El sol ya quería huir y echarse a dormir por el horizonte de montañas verdes, por ese Oeste
donde moran los muertos y el mundo acaba, y solo los monstruos son dueños y señores de
lo insondable y no permitido a los tristes mortales. El Finisterrae de los antiguos.

Avanzo hacia el interior escrudiñando cada detalle de ese espacio nuevo para ella, no había
nadie en la pequeña mesa donde recibían con cariño a los Peregrinos desde mucho tiempo
atrás, se quito el bulto, parte inseparable de ella y que ya que apenas sentía, aguardando
pacientemente a que alguien viniera a recibirla y acogerla en su familia peregrina.

Escuchaba un fuerte murmullo y cierto ajetreo en la parte interior, de repente apareció gente agitada
y con cara de pesadumbre, comentaban algo que apenas podía percibir, algo de una peregrina
que quizás había fallecido esa noche mientras dormía, todos lo comentaban con dolor en sus rostros,
nadie la observaba, ni tan siquiera reparaban que estaba allí clamando algo de atención humana.

Un Clip estallo en sus neuronas, un frío helador recorrió su espina dorsal, su mente, su
conciencia se aceleró y ato cabos, descubrió una realidad tan fuerte y cruda que casi pierde
el sentido, no podía dar crédito a lo que sentía, algo que sabia en su fuero interno que era
cierto, pero no podía ni quería creerlo, estaba, si, estaba muerta, nombraron su nombre.

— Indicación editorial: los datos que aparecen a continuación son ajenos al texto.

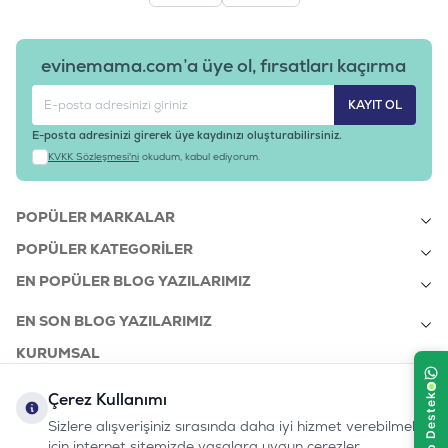
evinemama.com’a üye ol, fırsatları kaçırma
KAYIT OL
E-posta adresinizi girerek üye kaydınızı oluşturabilirsiniz.
KVKK Sözleşmesi'ni
okudum, kabul ediyorum.
POPÜLER MARKALAR
POPÜLER KATEGORILER
EN POPÜLER BLOG YAZILARIMIZ
EN SON BLOG YAZILARIMIZ
KURUMSAL
Çerez Kullanımı
Sizlere alışverişiniz sırasında daha iyi hizmet verebilmek
bizi takip edin:
0232 7000 212
için internet sitemizde yasalara uygun çerezler
%100 MUTLU
Instagram
Youtube
Tiktok
Facebook
Linkedin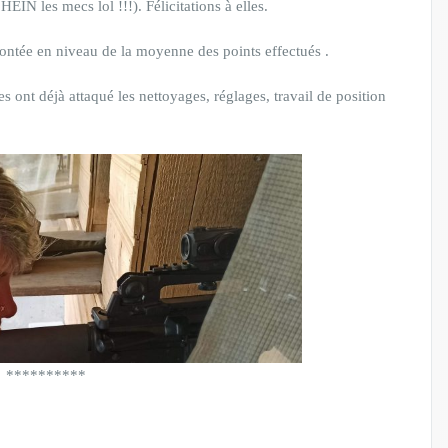
EIN les mecs lol !!!). Félicitations à elles.
ontée en niveau de la moyenne des points effectués .
s ont déjà attaqué les nettoyages, réglages, travail de position
**********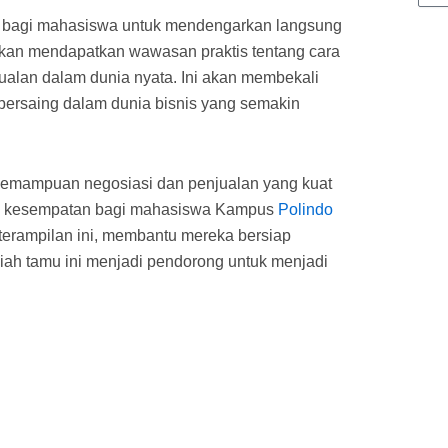
s bagi mahasiswa untuk mendengarkan langsung
kan mendapatkan wawasan praktis tentang cara
lan dalam dunia nyata. Ini akan membekali
bersaing dalam dunia bisnis yang semakin
 kemampuan negosiasi dan penjualan yang kuat
kan kesempatan bagi mahasiswa Kampus
Polindo
rampilan ini, membantu mereka bersiap
iah tamu ini menjadi pendorong untuk menjadi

Se negaba a creerlo, no puede ser estoy aquí, no me veis, no puedo estar muerta.

De repente una Luz cegadora apareció ante ella, con la fuerza de un sol radiante, que le empujaba
hacia el interior, una paz la envolvía acariciándola y nutriéndola de Amor, unas formas
al final de la luz la invitaban a acercarse emanando una halo de fraternidad y familiaridad.

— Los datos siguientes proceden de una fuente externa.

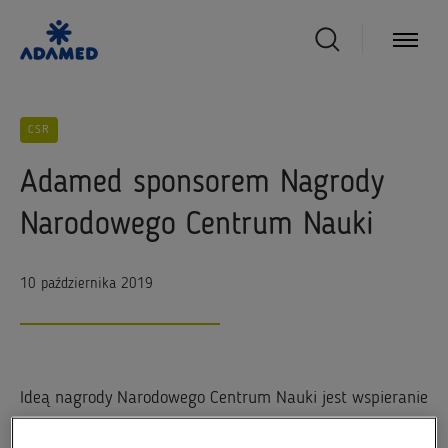
CSR
Adamed sponsorem Nagrody
Narodowego Centrum Nauki
10 października 2019
Ideą nagrody Narodowego Centrum Nauki jest wspieranie
najwybitniejszych uczonych do 40. roku życia, którzy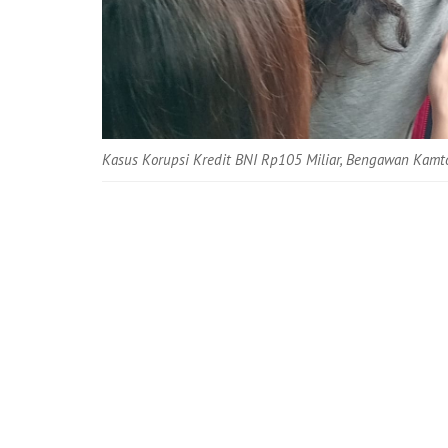
Kasus Korupsi Kredit BNI Rp105 Miliar, Bengawan Kamt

Pero ella se resistía, no podía abandonar el camino, su camino, su vida, su mente acelerada
repaso todos sus andaduras, sus amigos peregrinos se agolpaban en su mente que se iba
diluyendo en el tiempo y en el espacio, se agarro a su bordón con fuerzas sobre humanas
y tras un largo forcejeo la luz se retiro y ella se sentía de nuevo en la Tierra, enraizada.

Feliz pues, decidió que seguiría en el camino, siempre vagando, siempre caminando,
ayudando desde el mas allá a todos cuantos lo necesitaran, susurrándoles en el oído
el camino y senda correcta, allí donde la vida le dio la felicidad mas plena y bendita.

El cielo podía esperar, pensó, y una paz se apodero de ella.